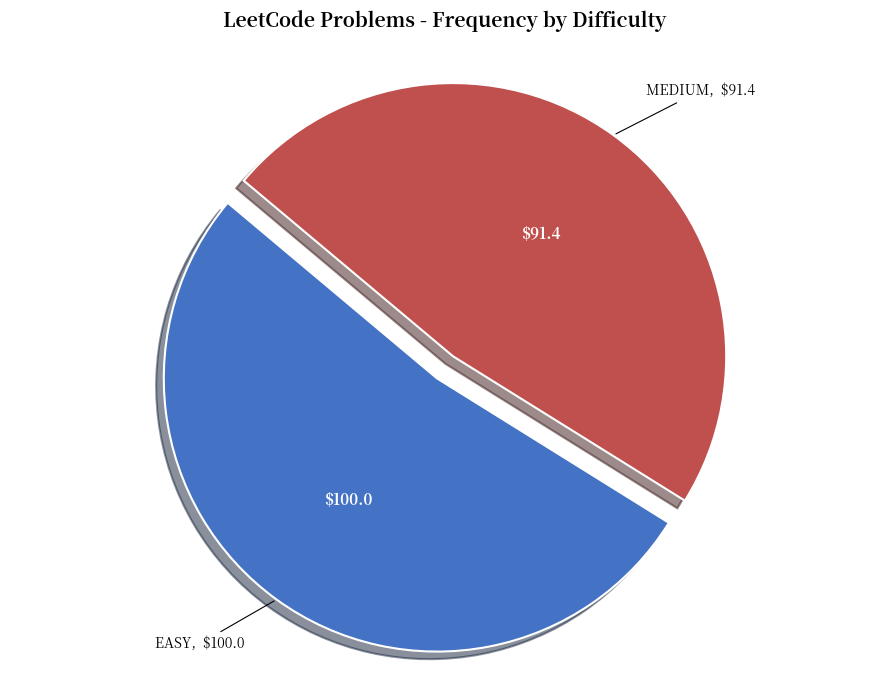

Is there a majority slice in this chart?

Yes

--------------------

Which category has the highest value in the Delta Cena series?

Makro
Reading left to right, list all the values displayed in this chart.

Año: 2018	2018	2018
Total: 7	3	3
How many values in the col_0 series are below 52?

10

--------------------

> INSTRUCTION
From the listing above, pull out every line that contains the word "values" and copy each one unchanged.

> EXERCISE RESPONSE
Reading left to right, list all the values displayed in this chart.
How many values in the col_0 series are below 52?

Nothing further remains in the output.